DeWitt Clinton will not be standing near the terminus of his ditch anytime soon.
The Erie Canal Harbor Development Corp. board of directors this week blocked installation of a two-ton wooden statue of the man who championed construction of the original Erie Canal. The Clinton likeness, carved from one of the fallen trees from the October 2006 storm, was donated by the Niagara Tourism and Convention Center.
The gesture was kind but the 8-foot-tall carving is not among the interpretive elements planned for the historic Buffalo waterfront site, said Larry Quinn, vice chairman of the harbor panel.
"That site has to be more than a receptacle of nice ideas and nice things just because we have space," Quinn said.

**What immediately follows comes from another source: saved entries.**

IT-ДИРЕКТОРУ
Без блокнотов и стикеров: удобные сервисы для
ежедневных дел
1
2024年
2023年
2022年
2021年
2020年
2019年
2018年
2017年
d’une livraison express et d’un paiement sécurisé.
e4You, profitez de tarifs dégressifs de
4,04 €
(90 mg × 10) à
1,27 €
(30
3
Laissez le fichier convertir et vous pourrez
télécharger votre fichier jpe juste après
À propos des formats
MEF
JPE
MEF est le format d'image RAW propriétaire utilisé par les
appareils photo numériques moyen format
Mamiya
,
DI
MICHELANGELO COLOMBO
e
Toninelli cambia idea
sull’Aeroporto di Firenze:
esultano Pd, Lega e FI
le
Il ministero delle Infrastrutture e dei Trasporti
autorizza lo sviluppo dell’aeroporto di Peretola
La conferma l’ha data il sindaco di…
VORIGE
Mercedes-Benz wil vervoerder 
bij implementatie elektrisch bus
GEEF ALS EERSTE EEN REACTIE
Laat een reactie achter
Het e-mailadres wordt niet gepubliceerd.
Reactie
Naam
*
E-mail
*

Therese Forton-Barnes, of Carvings for a Cause, the nonprofit foundation that is spearheading the "fallen trees to art" effort, said she understands the board's decision.
"Niagara Tourism and USA Niagara donated the Clinton statue as a gift to the City of Buffalo, and it's up to me to find a permanent site to display it," Forton-Barnes said. "There are many other options in the city to explore."

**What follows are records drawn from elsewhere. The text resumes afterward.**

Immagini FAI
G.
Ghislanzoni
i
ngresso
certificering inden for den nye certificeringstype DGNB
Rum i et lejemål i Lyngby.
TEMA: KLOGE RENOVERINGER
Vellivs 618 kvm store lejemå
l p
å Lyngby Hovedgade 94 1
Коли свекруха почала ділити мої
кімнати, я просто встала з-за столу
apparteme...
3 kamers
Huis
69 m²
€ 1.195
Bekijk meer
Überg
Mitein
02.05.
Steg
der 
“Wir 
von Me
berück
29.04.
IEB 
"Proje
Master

The 8-foot-tall carving by chain saw artist Rick Pratt could find a temporary home along Elmwood Avenue, where about a dozen of the Carvings for a Cause statues are now on display.
Forton-Barnes said that while placement next to the rewatered Commercial Slip and Central Wharf seemed ideal for the canal icon, she doesn't view the board's decision as a slight.

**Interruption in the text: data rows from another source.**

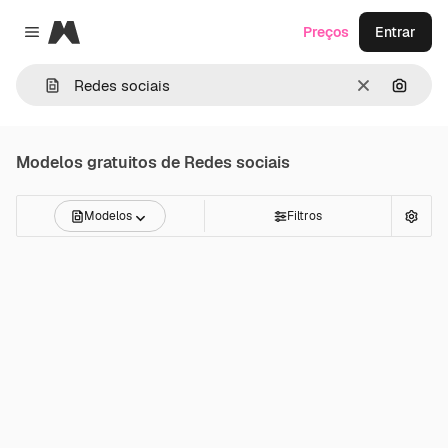
Magnific
Preços
Entrar
Close menu
Limpar
Pesqui
Modelos gratuitos de
Redes sociais
Modelos
Filtros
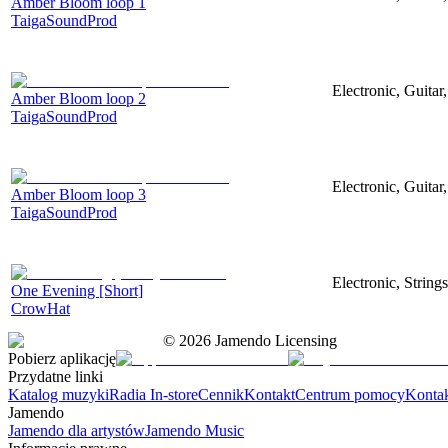
Amber Bloom loop 1
TaigaSoundProd
Electronic, Guitar
Amber Bloom loop 2
TaigaSoundProd
Electronic, Guitar
Amber Bloom loop 3
TaigaSoundProd
Electronic, String
One Evening [Short]
CrowHat
©
2026
Jamendo Licensing
Pobierz aplikację
Przydatne linki
Katalog muzyki
Radia In-store
Cennik
Kontakt
Centrum pomocy
Konta
Jamendo
Jamendo dla artystów
Jamendo Music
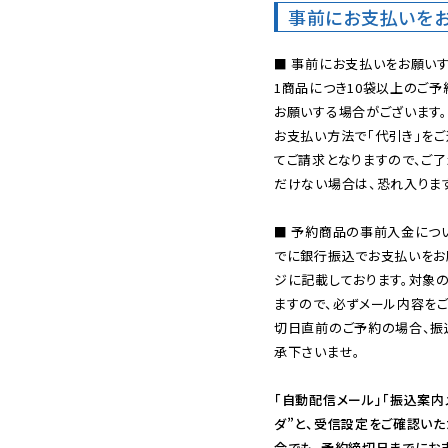
事前にお支払いを
■ 事前にお支払いをお願いす
1商品につき10袋以上のご
お願いする場合がございます。
お支払い方法で「代引き」をご
てご請求となりますので、ご
だけない場合は、恐れ入ります
■ 予約商品の事前入金につ
でに銀行振込でお支払いをお
ジに記載しております。対象
ますので、必ずメール内容を
切日直前のご予約の場合、振
承下さいませ。

「自動配信メール」「振込案内
ダ”と、受信設定をご確認い
合でも、予約締切日までにお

While ruling out DeWitt Clinton's statue, the board has softened its stance on installation of a three-story-tall "ghosted facade" it put on hold in mid-October. Crews have been given a green light to complete construction of the screenlike interpretive element, which the board originally described as "inappropriate, ugly and tasteless."
The change of heart followed a 40-minute presentation by the project's architect, Peter Flynn, of Flynn Battaglia Architects of Buffalo, and Keith Helmetag, principal of New York City-based C&G Partners LLC, designer of the interpretive pieces.
"We'll reserve judgment until we see the final product, instead of looking at it in segments and individual pieces," said Jordan Levy, the harbor board chairman.
Helmetag, whose firm's work on history-themed projects is nationally recognized, urged the board members to withhold judgment until the facade, which is only 50 percent erected, has been completed.
"Our goal was a design that was appealing and historically accurate," Flynn said. "I believe we'll achieve that."
When finished, the facade will represent a generic, canal-era building that might have stood at the site. Nine faux windows will be filled with images depicting canal district occupations, with a 10-foot-by-20-foot base panel housing a giant map of the Erie Canal and additional images of how goods were moved between the East and Midwest.
The facade and other interpretive pieces that were scheduled to be installed this month are now expected to be completed by the end of the year. The Erie Canal Harbor site will see its official debut in the spring.